We Tried Couchsurfing And Didn’t Die

(And so can you!)


Our family, friends, and coworkers weren't happy that we were going to Couchsurf (so we didn't tell some of them!). We're so happy to report that we're alive and well after our recent Couchsurfing experience in Oregon. I'd go so far as telling you that my faith in humanity was partially restored. (If you've never heard of Couchsurfing before, it's a community of people that host and stay at homes while traveling. You can check out for more information.)

I couldn't believe how easy the process was. I created our profile 5 days before we landed. My friend who Couchsurfed across Europe endorsed us. I searched for hosts in the towns we wanted to consider living in to make apartment hunting easier, thoroughly reviewed their profiles and references, and sent out about 7 messages. Most people responded very quickly. Within no time, we had 3 hosts set up for our week long stay.

We had an overwhelmingly good experience with Couchsurfing. Our hosts had generous hearts and were genuinely interesting, unique people. Before our experience, we wondered why on earth someone would agree to host someone else in their home, but after living through it, we understand why.

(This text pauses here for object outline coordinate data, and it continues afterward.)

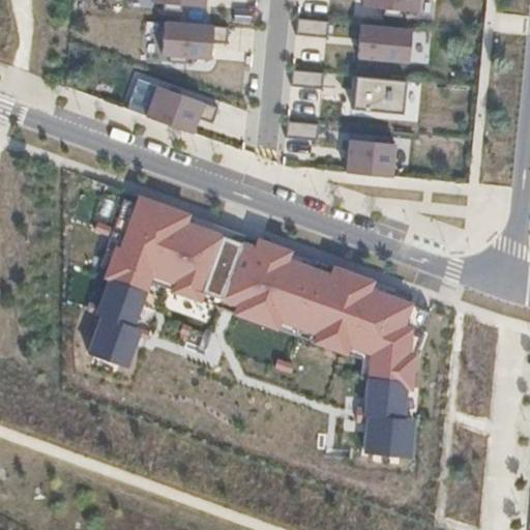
[(149,0),(149,6),(160,6),(160,16),(184,18),(185,9),(207,11),(207,0),(149,0)]
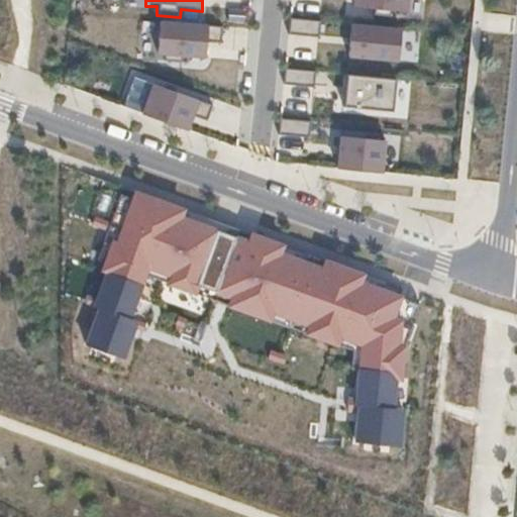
[(408,0),(355,0),(354,8),(376,9),(375,17),(391,18),(391,12),(408,13),(408,0)]
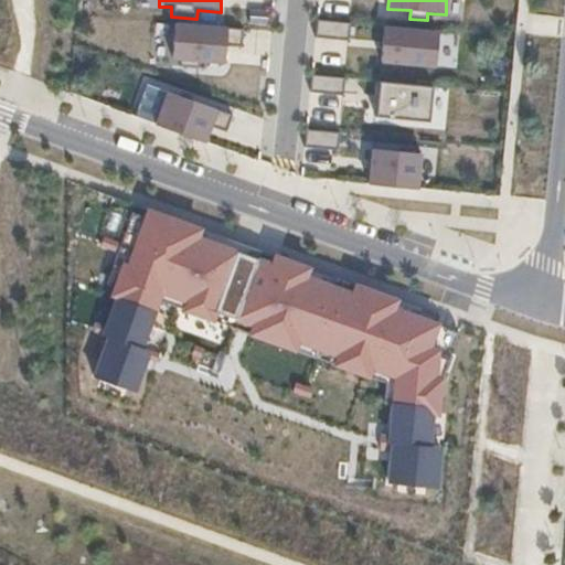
[(247,28),(170,23),(168,64),(177,64),(176,73),(202,74),(203,65),(227,67),(228,55),(245,55),(247,28)]
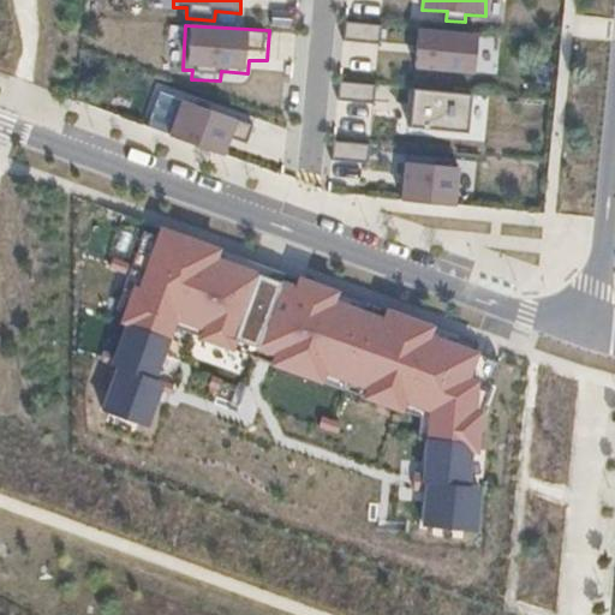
[(477,36),(421,30),(417,70),(473,75),(477,36)]
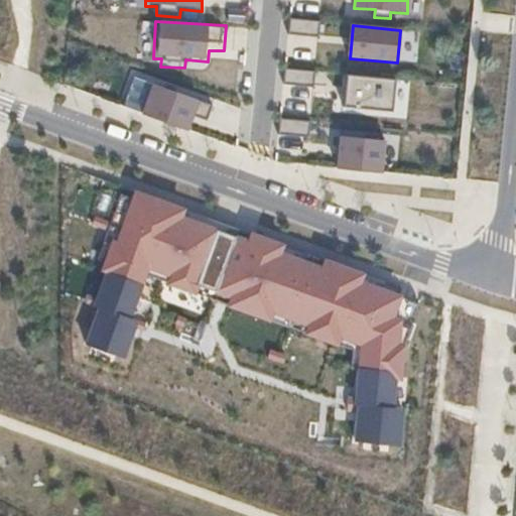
[(395,81),(348,76),(345,109),(392,113),(395,81)]
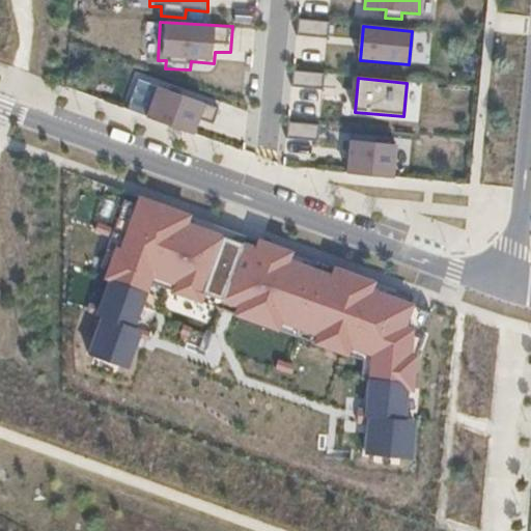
[(223,108),(155,83),(141,120),(195,140),(200,123),(215,129),(223,108)]
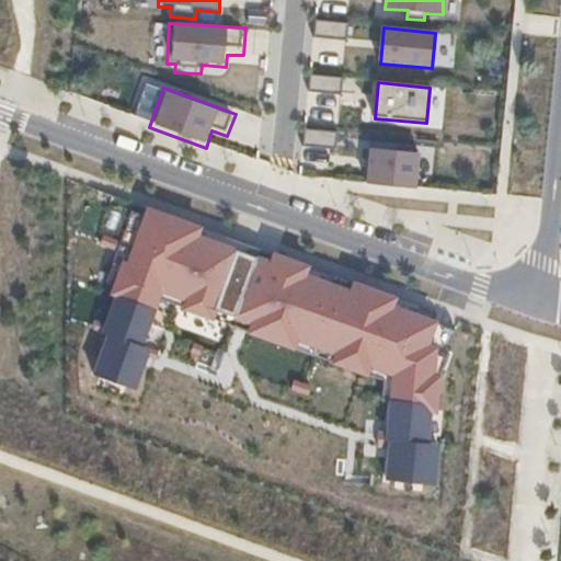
[(418,153),(370,150),(367,185),(414,190),(418,153)]
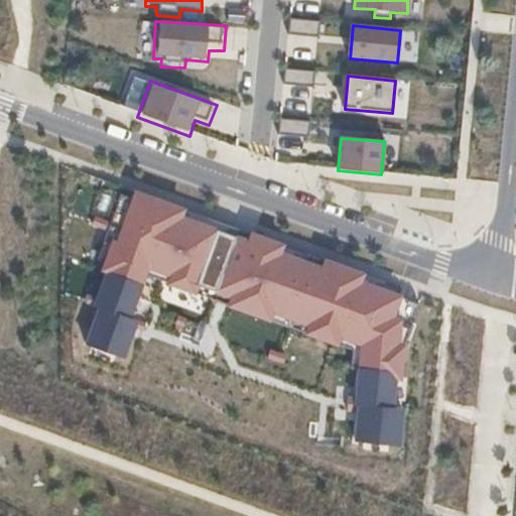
[(182,209),(135,191),(134,197),(121,192),(97,259),(105,261),(103,267),(107,271),(95,304),(102,307),(89,343),(122,355),(135,319),(127,316),(144,270),(195,288),(197,281),(233,294),(229,303),(269,317),(271,312),(307,326),(305,331),(360,352),(353,442),(399,445),(402,407),(391,406),(394,377),(399,378),(402,344),(416,303),(359,283),(362,273),(325,260),(321,268),(281,253),(283,246),(252,234),(249,242),(233,236),(236,228),(206,217),(203,224),(179,216),(182,209)]
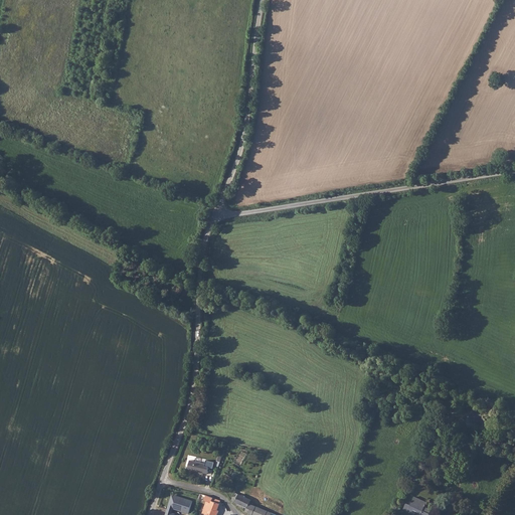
[(187,469),(206,474),(208,467),(204,466),(204,464),(189,460),(187,469)]
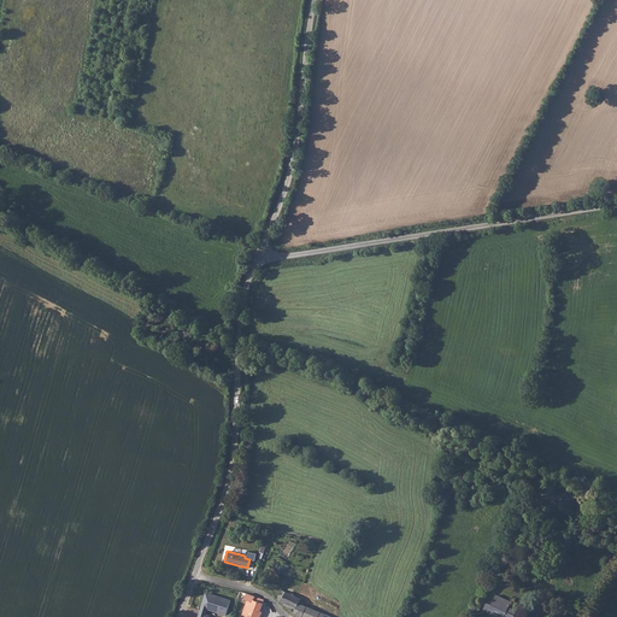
[(291,593),(285,591),(281,601),(295,609),(299,603),(301,598),(291,593)]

A few of our hosts had Couchsurfed before and felt the need to pay it forward. One host had never been a Couchsurfing guest, but has hosted more people than you could possibly imagine. She told us that since she can't travel right now, it is a great way to bring people and places to her.

We loved the conversation. We loved that we connected with people. We loved that other people loved travel and life as much as we do! Our cheeks are still hurting from smiling so much, and we feel like we have an instant west coast network.

Jake said his experience was life changing because of how open people were with us - both with disclosing their personal lives and giving us free reign of their homes and pantries. (Pro Tip: Go to Oregon if you want amazing, fresh food prepared by people who are basically professional chefs.)

Aside from enjoying the experience, we also saved a ton of money. We would have needed a hotel for 7 nights. At $125/night, our bill would have been $875 (thank goodness Oregon doesn't have sales tax!). Because of Couchsurfing, we didn't have to take a sledgehammer to our piggy banks, and can now put that money towards seafood / hiring a personal chef from Oregon. (More on Oregon's culinary greatness in an upcoming post!)

Since so many people have asked us about our Couchsurfing experience and if we have advice on how to do it successfully, we'll be posting our suggestions soon.